Le nouveau Programme régional pour la formation professionnelle (PROFOR) est né de la mutualisation. Voyant la dynamique de partage régional des ressources de la formation professionnelle opérer, la coopération suisse a décidé d’appuyer le développement des entités nationales de mutualisation.

L’un des enjeux du PROFOR est de créer des plateformes nationales pour gérer les outils et ressources de la formation professionnelle au niveau de chaque pays. Ces dispositifs nationaux seront arrimés à la plateforme régionale de mutualisation pour renforcer l’ensemble de l’architecture. Un diagnostic institutionnel et opérationnel des ENM est prévu pour établir un plan d’action de renforcement de la mutualisation.

Le PROFOR va également ouvrir le chantier d’un cadre régional de certification des métiers.
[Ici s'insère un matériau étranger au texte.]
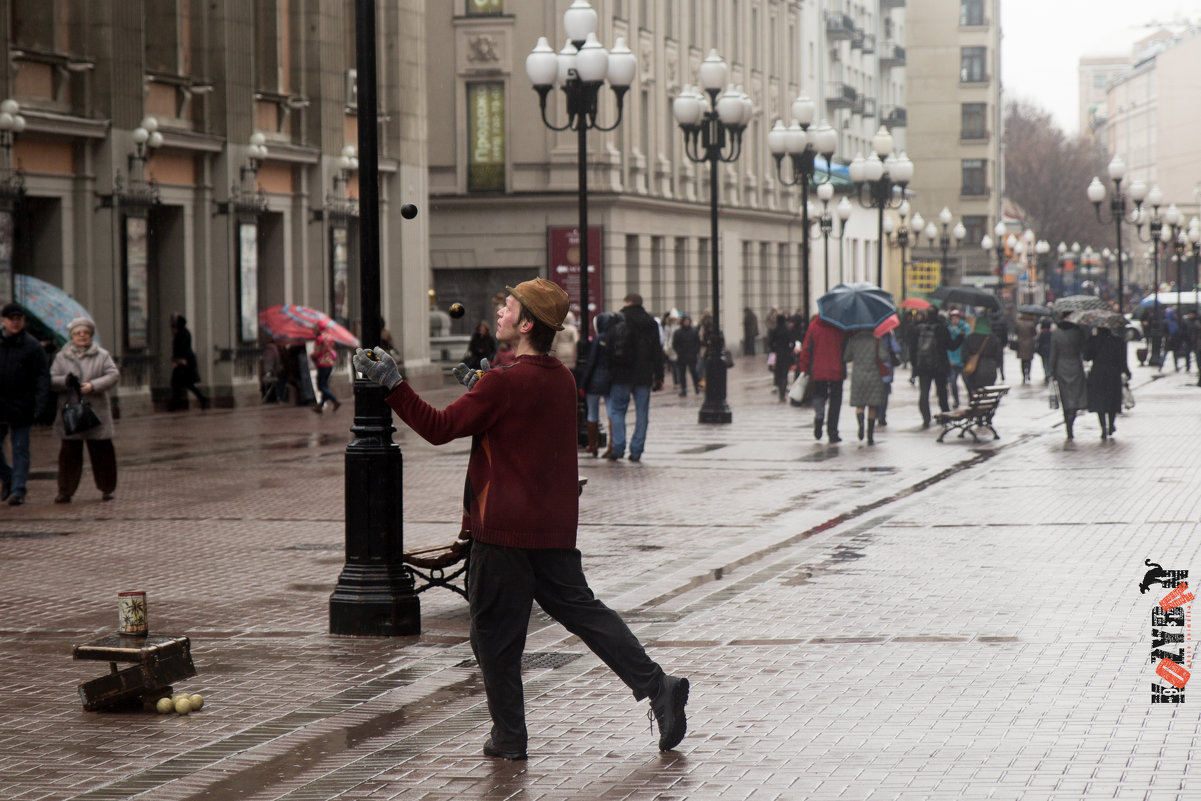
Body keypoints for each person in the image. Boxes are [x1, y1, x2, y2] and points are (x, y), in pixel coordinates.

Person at [352, 277, 689, 761]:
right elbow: (522, 426)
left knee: (492, 636)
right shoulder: (560, 377)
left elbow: (438, 427)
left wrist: (393, 384)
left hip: (503, 533)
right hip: (550, 529)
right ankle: (659, 685)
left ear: (527, 322)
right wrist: (485, 387)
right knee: (588, 616)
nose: (501, 310)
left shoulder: (504, 383)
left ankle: (510, 736)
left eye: (508, 307)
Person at [49, 318, 120, 502]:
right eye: (78, 333)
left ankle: (107, 488)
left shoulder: (102, 355)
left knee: (102, 452)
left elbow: (113, 375)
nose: (82, 336)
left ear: (91, 335)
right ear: (72, 336)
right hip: (71, 412)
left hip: (96, 411)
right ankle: (65, 491)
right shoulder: (61, 356)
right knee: (69, 454)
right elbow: (51, 378)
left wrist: (93, 385)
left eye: (85, 333)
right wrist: (65, 381)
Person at [0, 303, 50, 505]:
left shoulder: (33, 346)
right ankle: (9, 477)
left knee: (20, 448)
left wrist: (39, 405)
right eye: (11, 319)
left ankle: (18, 490)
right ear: (3, 321)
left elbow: (42, 378)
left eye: (19, 319)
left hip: (23, 405)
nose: (15, 322)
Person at [605, 293, 664, 462]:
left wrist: (610, 370)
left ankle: (618, 447)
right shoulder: (650, 323)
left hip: (620, 373)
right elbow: (656, 352)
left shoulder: (617, 319)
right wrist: (658, 375)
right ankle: (636, 450)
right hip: (643, 374)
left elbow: (608, 347)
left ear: (628, 302)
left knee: (617, 410)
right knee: (642, 413)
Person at [797, 313, 847, 443]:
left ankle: (819, 416)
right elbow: (847, 348)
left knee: (819, 395)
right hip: (837, 370)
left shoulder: (814, 326)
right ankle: (833, 432)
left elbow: (807, 349)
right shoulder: (841, 327)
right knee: (835, 401)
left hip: (818, 370)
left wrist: (804, 367)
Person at [913, 308, 965, 429]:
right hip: (939, 366)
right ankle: (944, 416)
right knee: (942, 392)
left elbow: (912, 348)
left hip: (923, 366)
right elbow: (951, 346)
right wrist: (960, 337)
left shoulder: (919, 329)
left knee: (924, 393)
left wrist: (915, 365)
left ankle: (926, 418)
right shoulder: (941, 328)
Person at [578, 312, 616, 457]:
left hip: (594, 381)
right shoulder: (613, 338)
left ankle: (592, 444)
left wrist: (583, 384)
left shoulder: (598, 338)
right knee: (612, 412)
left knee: (592, 413)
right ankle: (612, 445)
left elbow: (591, 362)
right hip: (610, 381)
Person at [1083, 325, 1130, 440]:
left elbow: (1087, 357)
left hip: (1098, 374)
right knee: (1112, 401)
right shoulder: (1118, 341)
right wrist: (1126, 372)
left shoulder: (1094, 340)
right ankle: (1111, 424)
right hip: (1113, 374)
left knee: (1100, 402)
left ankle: (1103, 426)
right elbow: (1122, 360)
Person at [843, 329, 889, 445]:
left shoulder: (853, 340)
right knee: (872, 407)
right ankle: (870, 436)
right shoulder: (876, 340)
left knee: (860, 405)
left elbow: (846, 357)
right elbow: (884, 357)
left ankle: (861, 425)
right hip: (874, 376)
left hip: (858, 376)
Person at [1049, 312, 1089, 440]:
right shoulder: (1077, 332)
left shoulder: (1056, 333)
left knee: (1065, 396)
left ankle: (1068, 422)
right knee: (1075, 396)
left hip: (1061, 367)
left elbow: (1053, 353)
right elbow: (1084, 348)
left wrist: (1051, 370)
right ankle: (1072, 418)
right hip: (1075, 365)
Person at [169, 314, 210, 411]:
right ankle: (202, 400)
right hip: (185, 361)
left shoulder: (182, 333)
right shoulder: (183, 332)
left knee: (179, 383)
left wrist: (179, 359)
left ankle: (176, 405)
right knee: (184, 384)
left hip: (184, 362)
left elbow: (182, 348)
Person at [961, 315, 1002, 396]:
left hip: (974, 370)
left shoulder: (970, 338)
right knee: (986, 393)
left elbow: (964, 355)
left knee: (974, 391)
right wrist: (995, 364)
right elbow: (999, 356)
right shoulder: (994, 339)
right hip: (991, 371)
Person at [309, 320, 341, 414]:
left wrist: (312, 356)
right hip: (330, 363)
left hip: (322, 364)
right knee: (324, 385)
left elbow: (317, 353)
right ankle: (320, 406)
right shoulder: (329, 337)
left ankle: (335, 400)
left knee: (321, 386)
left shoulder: (320, 338)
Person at [945, 309, 971, 408]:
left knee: (967, 382)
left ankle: (971, 397)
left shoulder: (965, 327)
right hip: (952, 360)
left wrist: (959, 332)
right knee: (953, 383)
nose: (955, 320)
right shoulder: (948, 328)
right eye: (953, 318)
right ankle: (956, 400)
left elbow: (968, 339)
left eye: (956, 318)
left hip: (963, 359)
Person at [671, 315, 702, 396]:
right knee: (682, 373)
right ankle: (683, 389)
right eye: (685, 321)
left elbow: (698, 343)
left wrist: (695, 351)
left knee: (693, 371)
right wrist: (679, 351)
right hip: (682, 356)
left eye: (688, 321)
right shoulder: (678, 332)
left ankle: (696, 386)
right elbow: (675, 344)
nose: (686, 322)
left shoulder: (694, 331)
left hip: (692, 355)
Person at [767, 314, 795, 402]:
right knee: (785, 374)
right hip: (786, 355)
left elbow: (770, 343)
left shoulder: (774, 331)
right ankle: (783, 392)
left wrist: (774, 349)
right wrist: (789, 349)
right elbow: (792, 342)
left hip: (778, 355)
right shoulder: (787, 330)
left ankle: (781, 393)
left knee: (778, 374)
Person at [1014, 313, 1037, 384]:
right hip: (1029, 343)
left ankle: (1024, 375)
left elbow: (1015, 332)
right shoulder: (1031, 323)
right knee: (1029, 360)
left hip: (1020, 343)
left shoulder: (1018, 323)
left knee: (1022, 361)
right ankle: (1028, 374)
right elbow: (1034, 333)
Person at [1035, 318, 1053, 384]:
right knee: (1049, 362)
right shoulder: (1051, 333)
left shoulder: (1042, 333)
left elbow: (1039, 342)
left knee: (1045, 363)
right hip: (1050, 350)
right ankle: (1049, 373)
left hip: (1043, 350)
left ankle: (1047, 373)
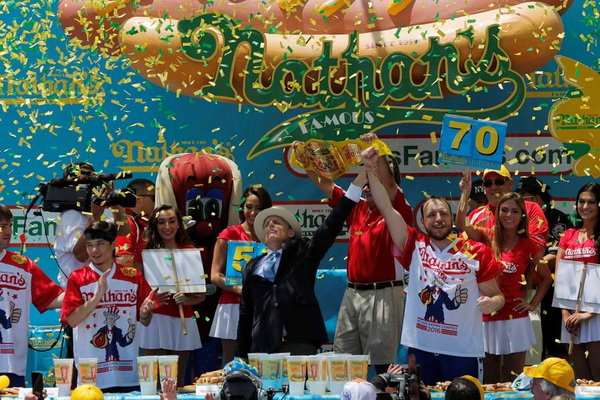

Il est prévu d’identifier 24 métiers prioritaires porteurs de croissance et de développer l’ensemble des outils de formation pour ces métiers dans les pays de la zone UEMOA. Au total, c’est une centaine de documents de formation qui seront mis à disposition et seront partagés sur la Plateforme.

D’autres initiatives sont prévues dans le cadre du PROFOR, comme l’adoption d’un cadre régional de validation des acquis de l’expérience ou le développement d’une méthodologie de formation des formateurs avec le RAFPRO.

L’IIPE va intervenir de façon technique sur l’ensemble des activités de l’Axe 1 de ce programme d’envergure régional pour le renforcement de l’employabilité de la jeunesse, le développement des compétences techniques et professionnelles des jeunes en lien avec les besoins du marché de travail et la mobilité professionnelle dans la zone UEMOA.